> _QUESTIONS_
• A. According to the post, how long is the video it discusses?
• B. From the post, extract the stretch from "A sex change-of-heart" through "set free now.".

> _SOURCE TEXT_
A sex change-of-heart

I’m back to being who God wanted me to be. I’ve been reading my Bible every day, and all I could hear was God saying, ‘Well, you really need to go back to who I made you.’ I was a phony. I was a fraud. I always thought I needed to be important. I thought, ‘I’m going to be somebody, someday. I want to be famous, you know.’ Now, I do want to be famous; I want to be famous for God. Please, listen to this because without the Lord you have nothing. He’s the vine and we’re the branches. Without Him we can do nothing. I was too embarrassed. But, you have to stop. You have to stop and get help. This is the worst thing I think that anybody could do, is get involved in the sex industry or business. It destroyed me, but praise God I’m set free now.

Those words do not belong to me, but to the man in this video:

The comment introducing the video reads: “Transgender realizes he made a mistake. Here is his message to the world.” The video is 2:59 in length. I encourage you to watch it, but my comments will make sense if you do not. I present seven quotes from the video, which I pledge to keep in the context of his speech.

“I’m back to being who God wanted me to be.”

I truly hope he is correct, that the Lord wanted him to de-transition. I hope he is not merely putting up a good front while continuing to struggle.

I was told by many whom God wanted me to be. I regularly asked them to tell me how I am supposed to know whom God wanted me to be. If He so badly wanted me to live as a male, why was He silent to my pleas? He promises to answer our prayers when we pray according to His will, yet my cries for help, for mercy, for the strength to remain male, to stop hating myself, went unanswered. If it were His will, then why didn’t He help me so it would happen?

In that silence, I never prayed, “Well, it looks like you want me to transition. Thank you!” Rather, every step of the way, I have continually begged Him, “What do you want from me? I am your servant; please use me according to your good and gracious will.” And here I am, one step from being fully transitioned.

I did not decide to be this way. I did not choose to be transgender. I have a real, physical intersex condition. I was not created male. I was not created female. I was created a vexing combination of both. As with any person dealing with a chronic situation, I would gladly dispose of it. Since I cannot, I am doing my best with it.

“I’ve been reading my Bible every day, and all could hear was God saying, ‘Well, you really need to go back to who I made you.”

I also read my Bible every day. It is the first thing I do every morning—well, after I get the coffee going. Reading God’s Word and tying it with my ongoing, fervent prayers, I constantly ask Him to show me His good and gracious will and then help me to follow it. I often pray Psalm 25:5: “Guide me in your truth and teach me, for you are God my Savior and my hope is in you all day long.”

“I was a phony. I was a fraud.”

I have read of others, who de-transitioned, who report having felt like a fraud. I can report that there have been zero occasions when I felt like I was a phony, never a moment that I have felt that I am a fraud by living as a female. While I would never call Greg a phony or fraud, I, Gina, finally enjoy peace of mind, the lifelong fire in my brain having been doused. Indeed, I feel so fully female that I have to work to remember how I felt all my life, struggling with my gender identity.

“I always thought I needed to be important. I thought, ‘I’m going to be somebody, someday. I want to be famous, you know.’”

Whenever I listen to a person who has de-transitioned, I pay close attention. Walt Heyer is a vocal former transsexual and the subject of a blog post, and the key reason he did not find peace in transitioning is because he was misdiagnosed.

> _COLLECTED DATA_
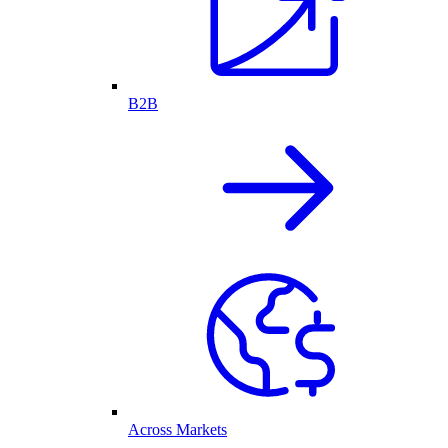
B2B
Across Markets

> _TASK-BY-TASK RESULTS_
• A. 2:59

• B.
A sex change-of-heart

I’m back to being who God wanted me to be. I’ve been reading my Bible every day, and all I could hear was God saying, ‘Well, you really need to go back to who I made you.’ I was a phony. I was a fraud. I always thought I needed to be important. I thought, ‘I’m going to be somebody, someday. I want to be famous, you know.’ Now, I do want to be famous; I want to be famous for God. Please, listen to this because without the Lord you have nothing. He’s the vine and we’re the branches. Without Him we can do nothing. I was too embarrassed. But, you have to stop. You have to stop and get help. This is the worst thing I think that anybody could do, is get involved in the sex industry or business. It destroyed me, but praise God I’m set free now.